Chennai, May 9 (IANS) Southern actress Nisha Aggarwal values scripts over roles and says she would rather do few quality films than a string of bad ones.
"My films need not necessarily have a meaty role for me, but need to be good on the whole because I always look for films with good scripts. I'm more concerned about good scripts because I'd rather do few good films over a bouquet of bad films," Nisha told IANS.
That doesn't mean Nisha will typecast herself.
"I don't have the liking for any specific kind of role. I am open to work in different genres and would like to do a variety of roles," said the actress who dons the avatar of a village belle in Telugu film "Sukumarudu", releasing worldwide Friday.

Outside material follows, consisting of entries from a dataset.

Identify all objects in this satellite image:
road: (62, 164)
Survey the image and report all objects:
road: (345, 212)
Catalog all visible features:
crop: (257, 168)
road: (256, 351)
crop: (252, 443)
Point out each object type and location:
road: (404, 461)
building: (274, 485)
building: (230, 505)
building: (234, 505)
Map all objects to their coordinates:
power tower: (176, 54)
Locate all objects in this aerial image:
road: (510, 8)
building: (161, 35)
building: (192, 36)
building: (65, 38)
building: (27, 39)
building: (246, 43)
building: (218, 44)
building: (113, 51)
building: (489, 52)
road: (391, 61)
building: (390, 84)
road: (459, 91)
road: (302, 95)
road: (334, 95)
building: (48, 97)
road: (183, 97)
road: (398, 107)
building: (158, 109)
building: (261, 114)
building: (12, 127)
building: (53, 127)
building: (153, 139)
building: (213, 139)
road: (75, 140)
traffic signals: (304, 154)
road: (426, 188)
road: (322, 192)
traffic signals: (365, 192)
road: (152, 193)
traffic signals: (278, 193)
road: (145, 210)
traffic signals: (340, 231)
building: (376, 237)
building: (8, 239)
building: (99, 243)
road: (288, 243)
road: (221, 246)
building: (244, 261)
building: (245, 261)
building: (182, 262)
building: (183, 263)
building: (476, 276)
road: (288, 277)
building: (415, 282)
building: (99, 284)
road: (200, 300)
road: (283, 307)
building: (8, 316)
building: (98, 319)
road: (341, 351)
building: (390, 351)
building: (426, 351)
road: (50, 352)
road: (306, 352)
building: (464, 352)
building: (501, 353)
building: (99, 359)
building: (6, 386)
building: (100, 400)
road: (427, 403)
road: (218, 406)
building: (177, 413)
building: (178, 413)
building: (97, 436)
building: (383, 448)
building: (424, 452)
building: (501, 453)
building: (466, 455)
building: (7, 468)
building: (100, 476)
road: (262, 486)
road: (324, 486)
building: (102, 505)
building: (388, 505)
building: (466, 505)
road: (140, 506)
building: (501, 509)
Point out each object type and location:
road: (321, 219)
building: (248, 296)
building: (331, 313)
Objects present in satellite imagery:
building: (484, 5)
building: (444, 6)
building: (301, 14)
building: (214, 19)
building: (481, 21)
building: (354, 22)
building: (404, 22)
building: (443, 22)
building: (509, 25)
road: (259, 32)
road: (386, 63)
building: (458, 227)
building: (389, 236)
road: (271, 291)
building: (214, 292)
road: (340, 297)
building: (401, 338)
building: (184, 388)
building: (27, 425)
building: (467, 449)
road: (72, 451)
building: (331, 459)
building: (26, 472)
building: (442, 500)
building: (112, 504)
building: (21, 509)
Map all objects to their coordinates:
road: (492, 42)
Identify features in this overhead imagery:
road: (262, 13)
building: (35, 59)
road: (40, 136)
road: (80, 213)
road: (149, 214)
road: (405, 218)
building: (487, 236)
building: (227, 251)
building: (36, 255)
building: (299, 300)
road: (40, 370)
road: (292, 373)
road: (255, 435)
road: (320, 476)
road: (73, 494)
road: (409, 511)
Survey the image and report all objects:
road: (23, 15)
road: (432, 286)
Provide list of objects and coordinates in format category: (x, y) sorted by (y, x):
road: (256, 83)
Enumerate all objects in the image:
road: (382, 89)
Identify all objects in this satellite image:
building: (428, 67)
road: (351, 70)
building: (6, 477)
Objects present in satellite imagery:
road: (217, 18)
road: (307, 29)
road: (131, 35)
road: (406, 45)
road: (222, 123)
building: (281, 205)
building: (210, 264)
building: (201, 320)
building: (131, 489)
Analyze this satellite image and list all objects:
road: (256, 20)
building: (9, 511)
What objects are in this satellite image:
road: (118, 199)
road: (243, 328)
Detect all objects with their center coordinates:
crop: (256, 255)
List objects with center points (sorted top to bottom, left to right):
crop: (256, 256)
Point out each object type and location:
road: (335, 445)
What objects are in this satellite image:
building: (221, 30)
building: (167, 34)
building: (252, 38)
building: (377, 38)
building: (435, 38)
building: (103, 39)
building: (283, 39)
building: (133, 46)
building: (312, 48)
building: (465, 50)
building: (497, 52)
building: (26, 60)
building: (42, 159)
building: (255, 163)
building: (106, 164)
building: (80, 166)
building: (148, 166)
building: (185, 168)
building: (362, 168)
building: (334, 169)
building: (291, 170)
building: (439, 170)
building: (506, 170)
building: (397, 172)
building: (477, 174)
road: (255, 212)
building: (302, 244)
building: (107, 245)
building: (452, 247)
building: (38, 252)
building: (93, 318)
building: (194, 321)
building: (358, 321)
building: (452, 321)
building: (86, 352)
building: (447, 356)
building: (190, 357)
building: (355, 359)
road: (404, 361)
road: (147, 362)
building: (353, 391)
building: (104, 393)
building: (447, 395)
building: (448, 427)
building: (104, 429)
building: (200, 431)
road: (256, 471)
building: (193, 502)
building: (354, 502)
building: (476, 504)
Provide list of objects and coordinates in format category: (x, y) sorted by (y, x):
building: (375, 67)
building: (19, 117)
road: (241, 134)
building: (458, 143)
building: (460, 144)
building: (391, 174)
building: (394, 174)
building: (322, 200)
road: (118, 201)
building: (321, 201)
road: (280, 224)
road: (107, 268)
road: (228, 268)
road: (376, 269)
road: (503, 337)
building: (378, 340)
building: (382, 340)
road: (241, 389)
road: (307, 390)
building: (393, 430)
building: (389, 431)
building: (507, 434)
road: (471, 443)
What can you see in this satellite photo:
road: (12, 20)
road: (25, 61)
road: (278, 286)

Earlier also she had played "a village girl", but in those films her character eventually moves to the city. "But in this film, I play a character with the traits of a typical village belle. From the look to the expressions, I'm a hundred percent a village girl," she added.
"My character brings a lot of fun element into the narrative. In short, I can call myself a livewire and I thoroughly enjoyed playing it. It's one of those characters I haven't done before and I'm looking forward to the audiences' response," added Nisha who is paired with Aadi Pudipeddi in the film.
She also explained that her character might be "chirpy", but is "an essential part of the film".
Directed by G. Ashok, the film also features veteran actors Krishna and Sharada alongside Chandra Mohan, Srinivasa Avasarala, Brahmanadam, Bhavna Ruparel, Raghu Babu and Rao Ramesh.
"I think the biggest highlight of the film will be the relationship between Aadi and Sharada madam. I'm sure audiences will be touched by their performances. Comedy is also the film's strength and it's very beautifully enveloped with emotions," she said.
Sister of Kajal Aggarwal, Nisha made her cinematic debut with Telugu romance "Yemaindi Ee Vela", and since then she has acted in a host of Telugu films.
Right now Nisha is filming for Telugu films - "DK Bose and "Saradaga Ammayilatho".